Deployment and Scaling Considerations
Once the architecture is validated, scaling an agent application mostly follows familiar container-orchestration patterns, with a few agent-specific wrinkles.
Horizontal Scaling of Workers
Because agent jobs run through a queue, adding capacity is usually a matter of running more worker containers. Keep the worker process stateless with respect to job data — all state should live in the database or memory store, not in the worker’s local memory — so any worker can pick up any job.
Rate Limiting Against the Model Provider
Model APIs enforce rate limits per account or API key. As you scale worker count, make sure your queue consumer respects these limits (backoff and retry) rather than assuming unlimited throughput. This is a frequent source of production incidents when teams build applications with AI agents and scale workers faster than they adjust for upstream API limits.
For general container orchestration references outside the AI-specific tooling, the Docker documentation and Kubernetes documentation both remain the authoritative sources for scaling patterns, health checks, and resource limits that apply equally to agent workers as to any other containerized service.

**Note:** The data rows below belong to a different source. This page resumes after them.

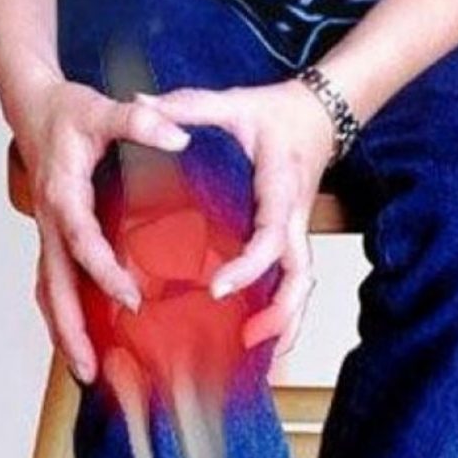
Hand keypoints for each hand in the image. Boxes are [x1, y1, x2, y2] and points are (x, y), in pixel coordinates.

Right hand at [18, 80, 190, 382]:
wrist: (33, 108)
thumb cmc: (67, 112)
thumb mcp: (102, 108)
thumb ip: (139, 121)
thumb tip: (179, 136)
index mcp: (62, 197)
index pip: (81, 243)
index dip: (104, 274)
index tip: (131, 300)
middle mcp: (50, 224)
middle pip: (54, 287)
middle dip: (70, 331)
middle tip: (90, 370)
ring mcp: (49, 236)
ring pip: (50, 294)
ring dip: (64, 334)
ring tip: (86, 373)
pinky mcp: (55, 241)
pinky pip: (57, 286)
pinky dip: (68, 316)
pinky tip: (89, 342)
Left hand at [136, 80, 333, 354]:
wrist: (317, 116)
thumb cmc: (276, 114)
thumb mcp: (233, 103)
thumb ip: (188, 106)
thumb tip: (140, 106)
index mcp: (281, 189)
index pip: (270, 237)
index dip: (249, 267)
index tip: (217, 287)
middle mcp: (293, 219)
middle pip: (300, 276)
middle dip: (280, 313)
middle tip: (247, 340)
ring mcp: (295, 233)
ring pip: (301, 287)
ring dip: (286, 323)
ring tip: (256, 354)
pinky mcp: (290, 241)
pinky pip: (292, 284)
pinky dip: (282, 315)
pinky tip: (260, 340)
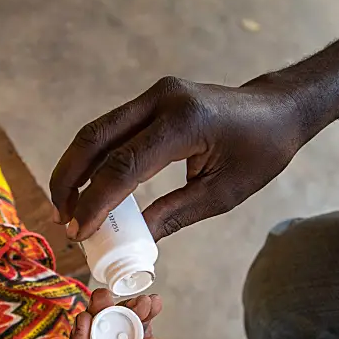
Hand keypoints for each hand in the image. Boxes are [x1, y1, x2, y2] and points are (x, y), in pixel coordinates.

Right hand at [50, 76, 305, 240]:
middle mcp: (162, 100)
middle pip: (94, 139)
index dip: (95, 203)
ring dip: (75, 169)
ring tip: (67, 207)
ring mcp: (154, 95)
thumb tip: (131, 244)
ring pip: (96, 132)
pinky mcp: (151, 99)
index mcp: (184, 124)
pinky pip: (111, 130)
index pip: (123, 166)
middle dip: (69, 180)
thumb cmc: (260, 153)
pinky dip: (93, 159)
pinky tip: (88, 187)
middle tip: (60, 218)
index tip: (78, 232)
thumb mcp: (222, 194)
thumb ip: (173, 215)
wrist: (279, 109)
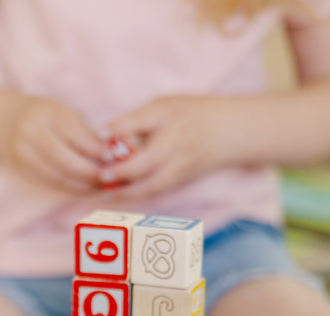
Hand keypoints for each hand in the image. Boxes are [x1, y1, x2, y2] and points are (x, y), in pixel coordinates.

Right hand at [0, 96, 105, 193]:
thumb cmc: (41, 116)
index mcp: (48, 114)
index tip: (114, 159)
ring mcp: (24, 154)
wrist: (0, 122)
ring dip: (81, 186)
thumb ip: (83, 133)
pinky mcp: (22, 170)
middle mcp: (32, 133)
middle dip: (89, 173)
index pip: (76, 136)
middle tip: (110, 180)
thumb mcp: (61, 114)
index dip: (97, 150)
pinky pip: (50, 183)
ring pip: (57, 177)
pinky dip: (70, 189)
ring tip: (100, 188)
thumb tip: (112, 154)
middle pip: (64, 160)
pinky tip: (84, 190)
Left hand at [100, 96, 242, 198]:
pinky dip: (138, 194)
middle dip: (122, 170)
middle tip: (101, 174)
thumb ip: (137, 119)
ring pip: (152, 183)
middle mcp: (176, 141)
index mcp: (169, 115)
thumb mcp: (165, 105)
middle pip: (147, 160)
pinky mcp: (182, 178)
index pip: (142, 121)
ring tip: (107, 192)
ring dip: (127, 191)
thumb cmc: (190, 114)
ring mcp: (181, 163)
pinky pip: (157, 190)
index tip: (100, 135)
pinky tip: (121, 196)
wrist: (230, 131)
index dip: (120, 129)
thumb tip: (104, 135)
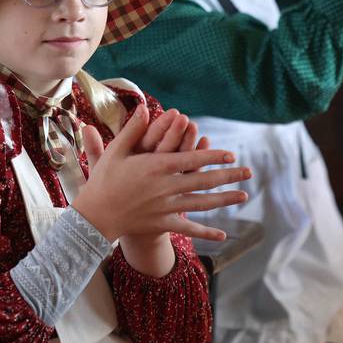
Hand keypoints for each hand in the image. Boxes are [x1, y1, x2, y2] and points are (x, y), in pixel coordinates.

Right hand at [73, 105, 248, 242]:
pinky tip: (223, 235)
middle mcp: (166, 187)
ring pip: (202, 203)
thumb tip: (144, 107)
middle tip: (248, 172)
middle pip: (204, 181)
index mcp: (156, 167)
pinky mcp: (162, 223)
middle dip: (228, 176)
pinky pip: (188, 228)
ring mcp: (166, 207)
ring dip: (225, 199)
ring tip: (243, 195)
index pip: (191, 159)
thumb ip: (132, 129)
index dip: (213, 156)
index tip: (231, 154)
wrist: (94, 216)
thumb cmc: (103, 180)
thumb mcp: (116, 151)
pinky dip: (206, 232)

Recommended: Ready to put this into practice? DigitalOcean is a tool we use for exactly this, and we have a real, disclosed affiliate relationship with them.
FAQ
Do I need a specialized agent framework to build applications with AI agents?
No. A framework can speed up development, but the core loop — call the model, parse its intended action, execute a tool, feed the result back — can be implemented directly against a model provider’s API. Start simple and adopt a framework only if it solves a concrete problem you’ve already hit.
How do I prevent an agent from taking unintended destructive actions?
Restrict the tool layer to the minimum permissions required, add explicit confirmation steps for high-risk actions, and log every tool call so you can audit behavior after the fact. Treat the agent’s tool access the same way you’d treat any external caller’s API permissions.
Should agent workers run on the same VPS as my main application?
For small workloads, yes — a single Compose stack with separate services is fine. As agent traffic grows, especially if it involves longer-running jobs or heavier API usage, separating the agent worker onto its own instance or service makes it easier to scale and monitor independently.
How is building an application with AI agents different from just calling an LLM API in my backend?
A simple LLM API call is a single request/response with no autonomy over subsequent steps. When you build applications with AI agents, the system itself decides which actions to take, in what order, and can loop or retry based on intermediate results — which requires the orchestration, tool, and observability layers described above.
Conclusion
Teams that build applications with AI agents successfully tend to treat the agent loop as just another service in their stack — containerized, queued, logged, and rate-limited like anything else — rather than as a mysterious black box bolted onto the side of an existing application. Start with a single-agent design, define a narrow and well-tested tool layer, log the full reasoning trace, and scale workers using the same container-orchestration patterns you already trust for other production services. The pattern is new, but the operational discipline it requires is not.